• [Task directions] Please give again, word for word, the lines that lie between the start of the listing below and the line with "rtain features and functions.", both included.

• [Data records]
=== Begin Enclosure ===

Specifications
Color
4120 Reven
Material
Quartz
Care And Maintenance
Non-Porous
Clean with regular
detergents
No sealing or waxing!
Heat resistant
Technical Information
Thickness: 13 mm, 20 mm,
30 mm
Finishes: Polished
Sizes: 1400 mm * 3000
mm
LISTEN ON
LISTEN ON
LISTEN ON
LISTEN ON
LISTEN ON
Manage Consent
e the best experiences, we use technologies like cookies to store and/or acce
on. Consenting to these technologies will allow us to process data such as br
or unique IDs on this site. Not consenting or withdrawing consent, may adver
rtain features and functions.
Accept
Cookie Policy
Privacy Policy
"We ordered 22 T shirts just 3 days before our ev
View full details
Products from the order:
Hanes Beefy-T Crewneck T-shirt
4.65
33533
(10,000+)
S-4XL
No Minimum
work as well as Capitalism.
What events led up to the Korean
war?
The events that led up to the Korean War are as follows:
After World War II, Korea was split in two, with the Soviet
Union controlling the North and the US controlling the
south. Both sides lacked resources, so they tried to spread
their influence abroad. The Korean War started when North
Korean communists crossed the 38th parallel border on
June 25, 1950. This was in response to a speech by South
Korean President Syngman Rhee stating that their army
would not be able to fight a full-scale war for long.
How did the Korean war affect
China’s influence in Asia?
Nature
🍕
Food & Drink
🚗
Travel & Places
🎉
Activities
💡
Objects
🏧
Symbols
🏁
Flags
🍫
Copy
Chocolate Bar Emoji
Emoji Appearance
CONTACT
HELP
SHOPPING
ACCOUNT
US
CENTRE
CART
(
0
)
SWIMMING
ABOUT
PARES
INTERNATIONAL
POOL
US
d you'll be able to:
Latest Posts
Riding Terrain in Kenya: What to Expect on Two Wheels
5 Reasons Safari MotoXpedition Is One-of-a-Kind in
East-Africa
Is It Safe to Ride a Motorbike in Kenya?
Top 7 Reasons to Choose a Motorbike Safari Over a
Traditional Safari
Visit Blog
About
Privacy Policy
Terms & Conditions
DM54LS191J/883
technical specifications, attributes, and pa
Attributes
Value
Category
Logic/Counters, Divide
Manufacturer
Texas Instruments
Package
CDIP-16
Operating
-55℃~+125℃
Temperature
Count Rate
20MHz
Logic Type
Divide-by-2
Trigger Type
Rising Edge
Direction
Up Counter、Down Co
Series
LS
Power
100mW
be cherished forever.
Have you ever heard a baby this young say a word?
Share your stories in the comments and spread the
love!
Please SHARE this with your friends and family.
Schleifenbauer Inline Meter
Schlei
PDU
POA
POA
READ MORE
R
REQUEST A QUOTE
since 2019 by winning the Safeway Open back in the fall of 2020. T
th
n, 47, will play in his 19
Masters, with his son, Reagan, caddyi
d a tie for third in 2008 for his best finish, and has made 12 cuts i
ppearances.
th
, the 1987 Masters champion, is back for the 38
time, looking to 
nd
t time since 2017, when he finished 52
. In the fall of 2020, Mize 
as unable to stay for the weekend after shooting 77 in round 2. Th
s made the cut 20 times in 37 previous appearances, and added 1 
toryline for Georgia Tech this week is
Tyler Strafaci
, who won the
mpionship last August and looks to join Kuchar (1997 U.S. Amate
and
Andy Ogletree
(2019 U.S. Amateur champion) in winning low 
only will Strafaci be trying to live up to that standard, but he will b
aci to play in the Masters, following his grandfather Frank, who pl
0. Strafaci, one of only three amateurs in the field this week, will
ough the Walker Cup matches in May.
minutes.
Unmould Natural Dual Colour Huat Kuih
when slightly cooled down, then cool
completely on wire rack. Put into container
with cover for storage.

=== End Enclosure ===

• [Exercise result]
Specifications
Color
4120 Reven
Material
Quartz
Care And Maintenance
Non-Porous
Clean with regular
detergents
No sealing or waxing!
Heat resistant
Technical Information
Thickness: 13 mm, 20 mm,
30 mm
Finishes: Polished
Sizes: 1400 mm * 3000
mm
LISTEN ON
LISTEN ON
LISTEN ON
LISTEN ON
LISTEN ON
Manage Consent
e the best experiences, we use technologies like cookies to store and/or acce
on. Consenting to these technologies will allow us to process data such as br
or unique IDs on this site. Not consenting or withdrawing consent, may adver
rtain features and functions.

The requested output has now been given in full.